- **Provided entries**:
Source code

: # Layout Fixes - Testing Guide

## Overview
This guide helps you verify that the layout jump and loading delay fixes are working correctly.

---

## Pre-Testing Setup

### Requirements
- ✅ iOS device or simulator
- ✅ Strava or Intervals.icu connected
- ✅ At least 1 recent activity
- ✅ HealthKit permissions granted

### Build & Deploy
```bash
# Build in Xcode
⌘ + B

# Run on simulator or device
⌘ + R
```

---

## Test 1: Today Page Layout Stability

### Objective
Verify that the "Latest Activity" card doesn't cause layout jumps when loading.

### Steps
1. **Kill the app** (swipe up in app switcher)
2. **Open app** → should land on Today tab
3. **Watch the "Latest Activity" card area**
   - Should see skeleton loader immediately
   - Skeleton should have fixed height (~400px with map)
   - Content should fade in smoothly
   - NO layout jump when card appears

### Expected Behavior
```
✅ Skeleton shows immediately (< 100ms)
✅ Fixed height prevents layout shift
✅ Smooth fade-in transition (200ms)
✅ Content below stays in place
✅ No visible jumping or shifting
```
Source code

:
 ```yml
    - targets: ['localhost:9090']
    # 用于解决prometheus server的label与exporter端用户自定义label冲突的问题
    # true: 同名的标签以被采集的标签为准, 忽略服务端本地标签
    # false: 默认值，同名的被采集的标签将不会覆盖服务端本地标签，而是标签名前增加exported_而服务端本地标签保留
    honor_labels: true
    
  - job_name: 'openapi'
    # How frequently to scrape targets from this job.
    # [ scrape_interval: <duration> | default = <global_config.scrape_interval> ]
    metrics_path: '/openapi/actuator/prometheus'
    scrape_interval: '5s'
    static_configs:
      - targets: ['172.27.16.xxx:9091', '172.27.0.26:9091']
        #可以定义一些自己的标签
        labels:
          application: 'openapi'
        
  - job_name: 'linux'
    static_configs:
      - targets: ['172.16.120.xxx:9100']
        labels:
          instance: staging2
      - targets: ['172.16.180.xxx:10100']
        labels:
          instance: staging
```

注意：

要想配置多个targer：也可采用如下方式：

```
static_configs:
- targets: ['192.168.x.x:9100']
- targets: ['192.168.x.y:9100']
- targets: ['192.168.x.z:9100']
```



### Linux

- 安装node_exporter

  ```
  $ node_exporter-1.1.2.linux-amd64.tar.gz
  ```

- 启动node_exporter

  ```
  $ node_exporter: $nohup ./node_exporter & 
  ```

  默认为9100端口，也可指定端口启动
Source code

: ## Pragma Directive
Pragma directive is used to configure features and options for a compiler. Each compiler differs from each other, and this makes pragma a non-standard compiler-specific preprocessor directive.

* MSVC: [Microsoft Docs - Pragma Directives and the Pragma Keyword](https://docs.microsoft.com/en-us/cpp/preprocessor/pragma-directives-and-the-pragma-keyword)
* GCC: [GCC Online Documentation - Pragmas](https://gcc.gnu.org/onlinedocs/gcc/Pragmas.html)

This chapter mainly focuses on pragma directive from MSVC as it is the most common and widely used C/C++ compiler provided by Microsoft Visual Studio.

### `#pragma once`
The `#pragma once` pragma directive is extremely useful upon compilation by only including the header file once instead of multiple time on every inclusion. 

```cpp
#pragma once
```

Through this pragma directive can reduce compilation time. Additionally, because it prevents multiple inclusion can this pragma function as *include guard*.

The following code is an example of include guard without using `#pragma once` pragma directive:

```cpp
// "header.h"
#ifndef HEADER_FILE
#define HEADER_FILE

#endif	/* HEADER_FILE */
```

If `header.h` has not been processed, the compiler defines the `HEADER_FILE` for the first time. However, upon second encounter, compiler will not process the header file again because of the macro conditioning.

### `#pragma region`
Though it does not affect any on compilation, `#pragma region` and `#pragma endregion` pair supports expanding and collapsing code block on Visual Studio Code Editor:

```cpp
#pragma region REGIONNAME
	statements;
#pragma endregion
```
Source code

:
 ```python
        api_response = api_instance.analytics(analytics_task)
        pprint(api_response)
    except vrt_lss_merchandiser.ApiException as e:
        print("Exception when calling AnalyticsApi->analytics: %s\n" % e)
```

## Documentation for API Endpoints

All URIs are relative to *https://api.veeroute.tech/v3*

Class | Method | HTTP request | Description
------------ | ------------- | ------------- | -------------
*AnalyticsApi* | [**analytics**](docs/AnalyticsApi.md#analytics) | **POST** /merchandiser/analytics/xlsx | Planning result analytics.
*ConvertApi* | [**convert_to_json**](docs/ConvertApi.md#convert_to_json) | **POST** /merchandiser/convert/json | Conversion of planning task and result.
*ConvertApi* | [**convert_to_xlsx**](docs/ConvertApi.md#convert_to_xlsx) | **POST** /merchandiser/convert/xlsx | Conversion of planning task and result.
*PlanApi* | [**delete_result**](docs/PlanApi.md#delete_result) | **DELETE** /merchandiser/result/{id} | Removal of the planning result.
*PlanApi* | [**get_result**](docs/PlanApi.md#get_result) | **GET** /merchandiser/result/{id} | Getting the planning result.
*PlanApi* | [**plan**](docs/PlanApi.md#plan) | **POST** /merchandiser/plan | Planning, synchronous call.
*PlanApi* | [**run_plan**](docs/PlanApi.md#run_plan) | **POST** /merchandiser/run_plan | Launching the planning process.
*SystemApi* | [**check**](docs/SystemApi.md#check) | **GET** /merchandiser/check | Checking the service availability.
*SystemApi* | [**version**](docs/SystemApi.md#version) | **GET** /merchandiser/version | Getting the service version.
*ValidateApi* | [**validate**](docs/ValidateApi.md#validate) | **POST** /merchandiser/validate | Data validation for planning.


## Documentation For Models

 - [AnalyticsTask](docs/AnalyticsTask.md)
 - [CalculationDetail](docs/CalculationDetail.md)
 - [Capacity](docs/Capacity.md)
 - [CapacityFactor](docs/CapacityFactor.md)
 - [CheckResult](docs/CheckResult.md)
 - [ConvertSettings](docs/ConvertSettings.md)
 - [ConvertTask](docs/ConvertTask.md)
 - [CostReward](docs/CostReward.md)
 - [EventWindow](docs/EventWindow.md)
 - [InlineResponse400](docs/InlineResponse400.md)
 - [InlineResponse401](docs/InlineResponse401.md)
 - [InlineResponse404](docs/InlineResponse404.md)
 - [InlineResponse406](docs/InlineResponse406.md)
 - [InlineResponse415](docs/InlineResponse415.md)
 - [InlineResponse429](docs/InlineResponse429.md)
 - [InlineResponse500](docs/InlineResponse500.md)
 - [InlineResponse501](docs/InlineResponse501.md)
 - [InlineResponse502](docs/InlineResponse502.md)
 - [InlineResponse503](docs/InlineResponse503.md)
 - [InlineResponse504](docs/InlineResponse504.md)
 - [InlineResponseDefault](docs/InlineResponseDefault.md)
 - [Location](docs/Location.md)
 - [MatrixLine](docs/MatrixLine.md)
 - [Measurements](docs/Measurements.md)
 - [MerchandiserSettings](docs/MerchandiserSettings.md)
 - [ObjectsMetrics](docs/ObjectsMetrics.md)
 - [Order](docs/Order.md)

- **What to do**: Type out the whole listing above exactly.

- **Response to this task**:
Source code

: # Layout Fixes - Testing Guide

## Overview
This guide helps you verify that the layout jump and loading delay fixes are working correctly.

---

## Pre-Testing Setup

### Requirements
- ✅ iOS device or simulator
- ✅ Strava or Intervals.icu connected
- ✅ At least 1 recent activity
- ✅ HealthKit permissions granted

### Build & Deploy
```bash
# Build in Xcode
⌘ + B

# Run on simulator or device
⌘ + R
```

---

## Test 1: Today Page Layout Stability

### Objective
Verify that the "Latest Activity" card doesn't cause layout jumps when loading.

### Steps
1. **Kill the app** (swipe up in app switcher)
2. **Open app** → should land on Today tab
3. **Watch the "Latest Activity" card area**
   - Should see skeleton loader immediately
   - Skeleton should have fixed height (~400px with map)
   - Content should fade in smoothly
   - NO layout jump when card appears

### Expected Behavior
```
✅ Skeleton shows immediately (< 100ms)
✅ Fixed height prevents layout shift
✅ Smooth fade-in transition (200ms)
✅ Content below stays in place
✅ No visible jumping or shifting
```
Source code

:
 ```yml
    - targets: ['localhost:9090']
    # 用于解决prometheus server的label与exporter端用户自定义label冲突的问题
    # true: 同名的标签以被采集的标签为准, 忽略服务端本地标签
    # false: 默认值，同名的被采集的标签将不会覆盖服务端本地标签，而是标签名前增加exported_而服务端本地标签保留
    honor_labels: true
    
  - job_name: 'openapi'
    # How frequently to scrape targets from this job.
    # [ scrape_interval: <duration> | default = <global_config.scrape_interval> ]
    metrics_path: '/openapi/actuator/prometheus'
    scrape_interval: '5s'
    static_configs:
      - targets: ['172.27.16.xxx:9091', '172.27.0.26:9091']
        #可以定义一些自己的标签
        labels:
          application: 'openapi'
        
  - job_name: 'linux'
    static_configs:
      - targets: ['172.16.120.xxx:9100']
        labels:
          instance: staging2
      - targets: ['172.16.180.xxx:10100']
        labels:
          instance: staging
```

注意：

要想配置多个targer：也可采用如下方式：

```
static_configs:
- targets: ['192.168.x.x:9100']
- targets: ['192.168.x.y:9100']
- targets: ['192.168.x.z:9100']
```



### Linux

- 安装node_exporter

  ```
  $ node_exporter-1.1.2.linux-amd64.tar.gz
  ```

- 启动node_exporter

  ```
  $ node_exporter: $nohup ./node_exporter & 
  ```

  默认为9100端口，也可指定端口启动
Source code

: ## Pragma Directive
Pragma directive is used to configure features and options for a compiler. Each compiler differs from each other, and this makes pragma a non-standard compiler-specific preprocessor directive.

* MSVC: [Microsoft Docs - Pragma Directives and the Pragma Keyword](https://docs.microsoft.com/en-us/cpp/preprocessor/pragma-directives-and-the-pragma-keyword)
* GCC: [GCC Online Documentation - Pragmas](https://gcc.gnu.org/onlinedocs/gcc/Pragmas.html)

This chapter mainly focuses on pragma directive from MSVC as it is the most common and widely used C/C++ compiler provided by Microsoft Visual Studio.

### `#pragma once`
The `#pragma once` pragma directive is extremely useful upon compilation by only including the header file once instead of multiple time on every inclusion. 

```cpp
#pragma once
```

Through this pragma directive can reduce compilation time. Additionally, because it prevents multiple inclusion can this pragma function as *include guard*.

The following code is an example of include guard without using `#pragma once` pragma directive:

```cpp
// "header.h"
#ifndef HEADER_FILE
#define HEADER_FILE

#endif	/* HEADER_FILE */
```

If `header.h` has not been processed, the compiler defines the `HEADER_FILE` for the first time. However, upon second encounter, compiler will not process the header file again because of the macro conditioning.

### `#pragma region`
Though it does not affect any on compilation, `#pragma region` and `#pragma endregion` pair supports expanding and collapsing code block on Visual Studio Code Editor:

```cpp
#pragma region REGIONNAME
	statements;
#pragma endregion
```
Source code

:
 ```python
        api_response = api_instance.analytics(analytics_task)
        pprint(api_response)
    except vrt_lss_merchandiser.ApiException as e:
        print("Exception when calling AnalyticsApi->analytics: %s\n" % e)
```

## Documentation for API Endpoints

All URIs are relative to *https://api.veeroute.tech/v3*

Class | Method | HTTP request | Description
------------ | ------------- | ------------- | -------------
*AnalyticsApi* | [**analytics**](docs/AnalyticsApi.md#analytics) | **POST** /merchandiser/analytics/xlsx | Planning result analytics.
*ConvertApi* | [**convert_to_json**](docs/ConvertApi.md#convert_to_json) | **POST** /merchandiser/convert/json | Conversion of planning task and result.
*ConvertApi* | [**convert_to_xlsx**](docs/ConvertApi.md#convert_to_xlsx) | **POST** /merchandiser/convert/xlsx | Conversion of planning task and result.
*PlanApi* | [**delete_result**](docs/PlanApi.md#delete_result) | **DELETE** /merchandiser/result/{id} | Removal of the planning result.
*PlanApi* | [**get_result**](docs/PlanApi.md#get_result) | **GET** /merchandiser/result/{id} | Getting the planning result.
*PlanApi* | [**plan**](docs/PlanApi.md#plan) | **POST** /merchandiser/plan | Planning, synchronous call.
*PlanApi* | [**run_plan**](docs/PlanApi.md#run_plan) | **POST** /merchandiser/run_plan | Launching the planning process.
*SystemApi* | [**check**](docs/SystemApi.md#check) | **GET** /merchandiser/check | Checking the service availability.
*SystemApi* | [**version**](docs/SystemApi.md#version) | **GET** /merchandiser/version | Getting the service version.
*ValidateApi* | [**validate**](docs/ValidateApi.md#validate) | **POST** /merchandiser/validate | Data validation for planning.


## Documentation For Models

 - [AnalyticsTask](docs/AnalyticsTask.md)
 - [CalculationDetail](docs/CalculationDetail.md)
 - [Capacity](docs/Capacity.md)
 - [CapacityFactor](docs/CapacityFactor.md)
 - [CheckResult](docs/CheckResult.md)
 - [ConvertSettings](docs/ConvertSettings.md)
 - [ConvertTask](docs/ConvertTask.md)
 - [CostReward](docs/CostReward.md)
 - [EventWindow](docs/EventWindow.md)
 - [InlineResponse400](docs/InlineResponse400.md)
 - [InlineResponse401](docs/InlineResponse401.md)
 - [InlineResponse404](docs/InlineResponse404.md)
 - [InlineResponse406](docs/InlineResponse406.md)
 - [InlineResponse415](docs/InlineResponse415.md)
 - [InlineResponse429](docs/InlineResponse429.md)
 - [InlineResponse500](docs/InlineResponse500.md)
 - [InlineResponse501](docs/InlineResponse501.md)
 - [InlineResponse502](docs/InlineResponse502.md)
 - [InlineResponse503](docs/InlineResponse503.md)
 - [InlineResponse504](docs/InlineResponse504.md)
 - [InlineResponseDefault](docs/InlineResponseDefault.md)
 - [Location](docs/Location.md)
 - [MatrixLine](docs/MatrixLine.md)
 - [Measurements](docs/Measurements.md)
 - [MerchandiserSettings](docs/MerchandiserSettings.md)
 - [ObjectsMetrics](docs/ObjectsMetrics.md)
 - [Order](docs/Order.md)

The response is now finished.